TASK TO CARRY OUT
Copy each line of the records below that mentions the word "DECIMAL".

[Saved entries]

□ □ □ □ □ □ □

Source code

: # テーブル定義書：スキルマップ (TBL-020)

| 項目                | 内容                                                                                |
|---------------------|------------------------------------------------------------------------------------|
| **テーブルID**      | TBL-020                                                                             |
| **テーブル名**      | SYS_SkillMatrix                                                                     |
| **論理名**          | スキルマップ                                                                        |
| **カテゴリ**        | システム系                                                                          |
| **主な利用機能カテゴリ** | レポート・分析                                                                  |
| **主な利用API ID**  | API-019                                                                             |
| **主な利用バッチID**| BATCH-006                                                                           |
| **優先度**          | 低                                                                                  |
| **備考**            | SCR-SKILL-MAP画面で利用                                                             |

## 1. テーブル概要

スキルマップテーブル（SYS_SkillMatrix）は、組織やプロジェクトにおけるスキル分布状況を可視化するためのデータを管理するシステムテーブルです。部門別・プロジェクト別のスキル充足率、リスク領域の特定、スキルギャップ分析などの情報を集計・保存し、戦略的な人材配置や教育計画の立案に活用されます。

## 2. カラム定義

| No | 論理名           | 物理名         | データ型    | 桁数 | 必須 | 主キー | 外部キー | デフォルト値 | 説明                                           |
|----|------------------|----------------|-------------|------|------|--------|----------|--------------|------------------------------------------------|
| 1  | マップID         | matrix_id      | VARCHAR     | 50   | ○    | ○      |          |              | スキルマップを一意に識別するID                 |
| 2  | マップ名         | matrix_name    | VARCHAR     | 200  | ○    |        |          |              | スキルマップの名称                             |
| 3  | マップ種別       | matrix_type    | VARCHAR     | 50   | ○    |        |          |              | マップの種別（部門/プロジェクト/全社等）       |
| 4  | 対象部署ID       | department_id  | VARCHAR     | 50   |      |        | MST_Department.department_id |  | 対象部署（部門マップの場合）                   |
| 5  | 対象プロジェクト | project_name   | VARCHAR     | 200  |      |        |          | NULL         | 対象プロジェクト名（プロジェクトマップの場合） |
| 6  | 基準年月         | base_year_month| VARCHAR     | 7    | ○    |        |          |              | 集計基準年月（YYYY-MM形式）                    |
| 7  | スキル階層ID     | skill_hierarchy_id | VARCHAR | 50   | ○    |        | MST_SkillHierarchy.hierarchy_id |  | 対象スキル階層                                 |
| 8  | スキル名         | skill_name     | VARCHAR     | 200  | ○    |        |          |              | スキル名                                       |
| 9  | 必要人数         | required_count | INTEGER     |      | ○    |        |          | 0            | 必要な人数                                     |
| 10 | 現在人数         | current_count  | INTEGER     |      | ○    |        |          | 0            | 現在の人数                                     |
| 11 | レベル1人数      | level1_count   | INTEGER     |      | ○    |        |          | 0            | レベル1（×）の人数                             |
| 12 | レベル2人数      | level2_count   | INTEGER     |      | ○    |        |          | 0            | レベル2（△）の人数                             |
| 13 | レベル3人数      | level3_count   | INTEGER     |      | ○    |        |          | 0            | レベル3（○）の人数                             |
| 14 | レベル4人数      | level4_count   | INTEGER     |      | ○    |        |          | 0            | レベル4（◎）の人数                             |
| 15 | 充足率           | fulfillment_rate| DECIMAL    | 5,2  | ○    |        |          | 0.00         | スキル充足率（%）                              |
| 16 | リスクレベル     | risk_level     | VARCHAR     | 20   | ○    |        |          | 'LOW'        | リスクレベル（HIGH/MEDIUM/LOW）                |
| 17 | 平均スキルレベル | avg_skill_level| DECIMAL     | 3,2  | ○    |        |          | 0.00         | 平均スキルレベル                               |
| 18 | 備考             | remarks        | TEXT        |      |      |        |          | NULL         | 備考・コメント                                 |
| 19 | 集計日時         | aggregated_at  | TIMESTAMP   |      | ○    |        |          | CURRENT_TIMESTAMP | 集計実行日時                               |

□ □ □ □ □ □ □

OUTPUT FOR THIS EXERCISE
| 15 | 充足率           | fulfillment_rate| DECIMAL    | 5,2  | ○    |        |          | 0.00         | スキル充足率（%）                              |
| 17 | 平均スキルレベル | avg_skill_level| DECIMAL     | 3,2  | ○    |        |          | 0.00         | 平均スキルレベル                               |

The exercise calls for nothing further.